And before you ask, Yes, Frameworks make things a lot easier. But trust me, if you really want to GET IT from the core, you MUST be able to grasp the theoretical base of Neural Networks and implement a toy Neural Net of your own. Yes, without ANY libraries. That is how you will learn. The Hard Freaking Way!

### The Problem:
We begin with a very simple problem with a very limited data.<br>
Below, we have a set of random data points plotted in a 2 dimensional graph with axis X(B) and axis Y(A).
Some data points are coloured/labeled as red and some are labeled blue.
(Seeing the graph, you brain has already recognized the pattern and classified these data points in a certain way.

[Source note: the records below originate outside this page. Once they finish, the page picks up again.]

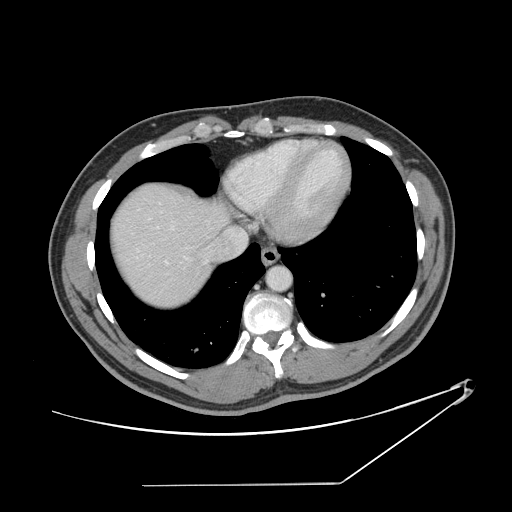
Contrast-enhanced abdominal CT, one axial slice; slice 132 of 152 in the series (ordered by position); reconstruction kernel STANDARD; 120 kVp; intravenous contrast given; soft-tissue window (W 400 / L 40 HU); 2.5 mm slice thickness; 512 × 512 image matrix. From the clinical record (not read from this slice): patient: female, age 69 years at operation; diagnosis: colorectal cancer liver metastases, imaged before liver resection; multiple liver metastases: no; largest metastasis: 1 cm; chemotherapy before resection: yes.
Annotated regions visible in this slice (outlined manually by an expert reader):
- hepatic veins: bounding box [x1, y1, x2, y2] px = [148, 218, 245, 257]
- liver: [113, 185, 225, 307]
- planned liver remnant (the part of the liver to remain after resection): [114, 186, 225, 307]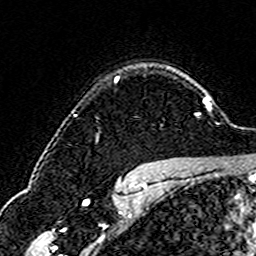
Breast MRI (dynamic contrast-enhanced), one axial slice. Position 124 of 160 along the scan axis. Cropped to one breast. Dynamic contrast-enhanced series, time point 2 of 6 at this slice position (early post-contrast). 3 T. TE 4.6 ms, TR 7.4 ms. 1 mm slice thickness. 256 × 256 image matrix, field of view 144 × 144 mm. Female patient.
Annotated regions visible in this slice (semi-automatically segmented with operator editing):
- enhancing-tissue mask used for the functional tumour volume (all voxels passing the contrast-enhancement thresholds inside the analysis volume; usually the tumour): bounding box [x1, y1, x2, y2] px = [115, 76, 119, 82]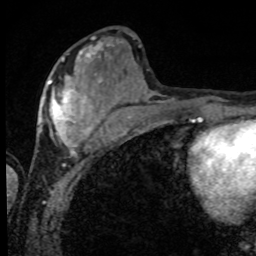
Breast MRI, one axial slice. Slice 32 of 80 in the series (ordered by position). Cropped to one breast. Dynamic contrast-enhanced series, time point 2 of 8 at this slice position (early post-contrast). 1.5 T. TE 4.2 ms, TR 7 ms. 2 mm slice thickness. 256 × 256 image matrix. Female patient.
Annotated regions visible in this slice (semi-automatic segmentation, software-assisted and operator-edited):
- enhancing-tissue mask used for the functional tumour volume (all voxels passing the contrast-enhancement thresholds inside the analysis volume; usually the tumour): bounding box [x1, y1, x2, y2] px = [39, 56, 101, 152]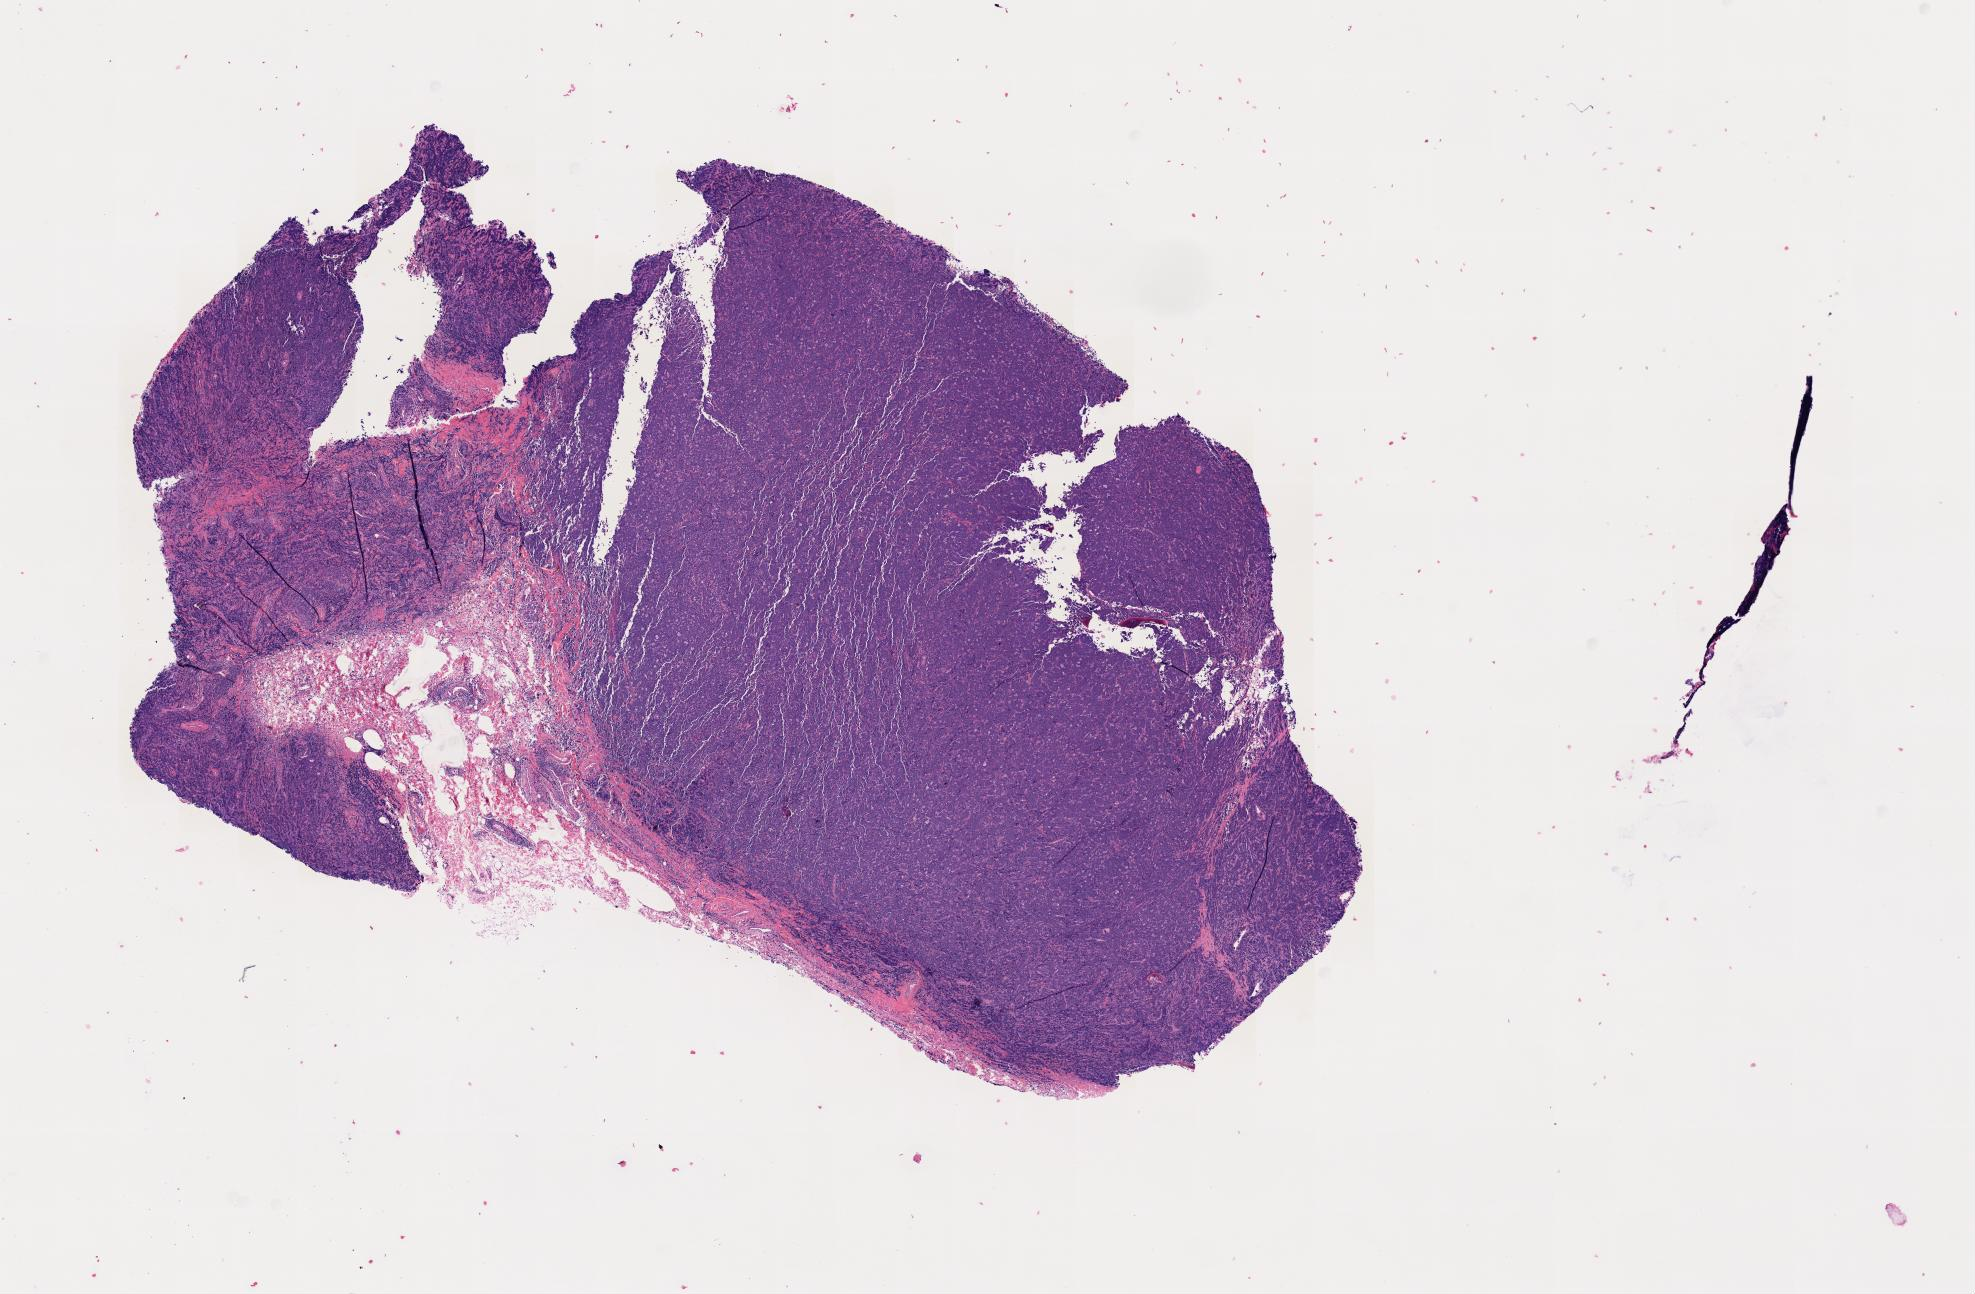
Digitized haematoxylin and eosin-stained section — low-resolution overview of the scanned area, specimen: tumor tissue, site: cranium. Male, age 5 years at initial diagnosis.
Histologic diagnosis: Burkitt lymphoma, NOS.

You have to admit that our brain is very good at pattern recognition.)<br>
Our job is to create a neural network, feed this data to the network and train it so that it can correctly classify the new (test) data points with reasonable accuracy. Thus, we are making a neural network classifier to simply understand what's going on inside each layer and not just see the network as a "black box".
For testing, a random data point will be given (say, 2, -3). Our neural network classifier will identify the label of the given data point (either Red or Blue).

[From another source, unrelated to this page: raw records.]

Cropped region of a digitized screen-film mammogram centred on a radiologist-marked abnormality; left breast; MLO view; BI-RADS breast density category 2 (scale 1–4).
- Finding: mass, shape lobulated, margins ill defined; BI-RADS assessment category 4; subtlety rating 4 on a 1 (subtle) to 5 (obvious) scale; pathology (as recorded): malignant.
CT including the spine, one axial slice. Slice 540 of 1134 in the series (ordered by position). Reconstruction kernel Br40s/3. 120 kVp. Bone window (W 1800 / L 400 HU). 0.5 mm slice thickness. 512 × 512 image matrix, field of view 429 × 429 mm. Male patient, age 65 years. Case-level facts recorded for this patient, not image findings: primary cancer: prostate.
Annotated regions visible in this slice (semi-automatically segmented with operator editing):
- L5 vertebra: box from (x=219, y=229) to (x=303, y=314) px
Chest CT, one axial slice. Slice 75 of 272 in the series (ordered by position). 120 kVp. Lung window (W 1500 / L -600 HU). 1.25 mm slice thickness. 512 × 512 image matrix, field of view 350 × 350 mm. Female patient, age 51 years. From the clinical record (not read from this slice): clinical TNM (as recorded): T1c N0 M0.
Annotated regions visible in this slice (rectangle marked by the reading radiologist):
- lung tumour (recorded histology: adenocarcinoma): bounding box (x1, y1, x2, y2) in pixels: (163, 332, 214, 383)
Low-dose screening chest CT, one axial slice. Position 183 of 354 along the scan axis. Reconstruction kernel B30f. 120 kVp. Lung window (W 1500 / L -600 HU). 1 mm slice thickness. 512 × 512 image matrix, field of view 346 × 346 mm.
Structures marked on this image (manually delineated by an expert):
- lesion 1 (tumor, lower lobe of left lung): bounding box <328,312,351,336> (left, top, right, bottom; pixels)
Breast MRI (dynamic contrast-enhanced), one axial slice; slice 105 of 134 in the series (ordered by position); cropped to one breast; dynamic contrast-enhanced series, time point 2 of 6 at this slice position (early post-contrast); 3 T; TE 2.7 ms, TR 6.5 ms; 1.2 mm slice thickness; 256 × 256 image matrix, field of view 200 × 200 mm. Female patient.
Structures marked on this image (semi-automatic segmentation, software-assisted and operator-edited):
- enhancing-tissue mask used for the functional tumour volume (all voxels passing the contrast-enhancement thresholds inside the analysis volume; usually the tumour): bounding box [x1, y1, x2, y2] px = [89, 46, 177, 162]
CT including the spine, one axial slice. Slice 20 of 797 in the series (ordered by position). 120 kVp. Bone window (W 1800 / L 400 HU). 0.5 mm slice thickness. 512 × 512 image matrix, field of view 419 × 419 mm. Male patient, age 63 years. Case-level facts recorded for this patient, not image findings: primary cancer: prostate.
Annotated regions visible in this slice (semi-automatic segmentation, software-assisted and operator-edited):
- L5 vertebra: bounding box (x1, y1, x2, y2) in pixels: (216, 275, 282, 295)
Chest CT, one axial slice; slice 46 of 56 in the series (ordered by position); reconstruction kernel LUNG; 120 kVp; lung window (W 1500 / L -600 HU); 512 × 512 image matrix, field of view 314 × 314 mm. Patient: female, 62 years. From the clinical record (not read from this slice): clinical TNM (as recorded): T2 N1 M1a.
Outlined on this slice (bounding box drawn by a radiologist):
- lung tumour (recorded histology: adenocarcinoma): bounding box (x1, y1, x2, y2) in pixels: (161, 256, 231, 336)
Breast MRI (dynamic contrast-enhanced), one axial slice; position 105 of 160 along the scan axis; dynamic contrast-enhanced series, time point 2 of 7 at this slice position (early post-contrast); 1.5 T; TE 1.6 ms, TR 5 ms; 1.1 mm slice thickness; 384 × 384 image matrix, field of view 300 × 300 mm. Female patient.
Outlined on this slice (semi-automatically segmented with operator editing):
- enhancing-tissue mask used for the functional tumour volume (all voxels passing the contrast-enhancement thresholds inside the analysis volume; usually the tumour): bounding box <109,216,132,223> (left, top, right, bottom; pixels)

![Classification](images/data_plot.png)

# Architecture of our network

### Data format
Our data points can simply be represented in a 2 dimensional graph with coordinates (X1 and X2) and label Y. In the table below, the labels of Y are either 0 and 1. 0 indicates blue (mostly in left part of the graph) and 1 indicated red colour of the coordinate (mostly situated at the right part).

| X1 | X2 | Y |
|--- |:--:|--:|
| 0  | 0  | 0 |
| 0  | 1  | 0 |
| 1  | 0  | 1 |
| -3 | 2  | 0 |
| ...|... |...|

### Constructing our neural network with this data
Constructing the network is easy. We have a mandatory <b>Input</b> and the <b>Output</b> layer.
There should be 2 input neurons to accept the input data as the data points are defined by X1 and X2 Similarly, we have to define 1 output neuron as the classification is binary.
We will use 1 hiddne layer with 4 neurons. You can play with the model later by increasing the hidden layer neurons or even the layer itself.
![Architecture](images/architecture.png)

### Weights / Synapses
First set of connection: Weight matrix has 2 X 4 dimensions (Input neurons X Hidden layer neurons).<br>
Second set of connection: Weight matrix has 4 X 1 dimensions (Hidden layer neurons X Output layer neurons).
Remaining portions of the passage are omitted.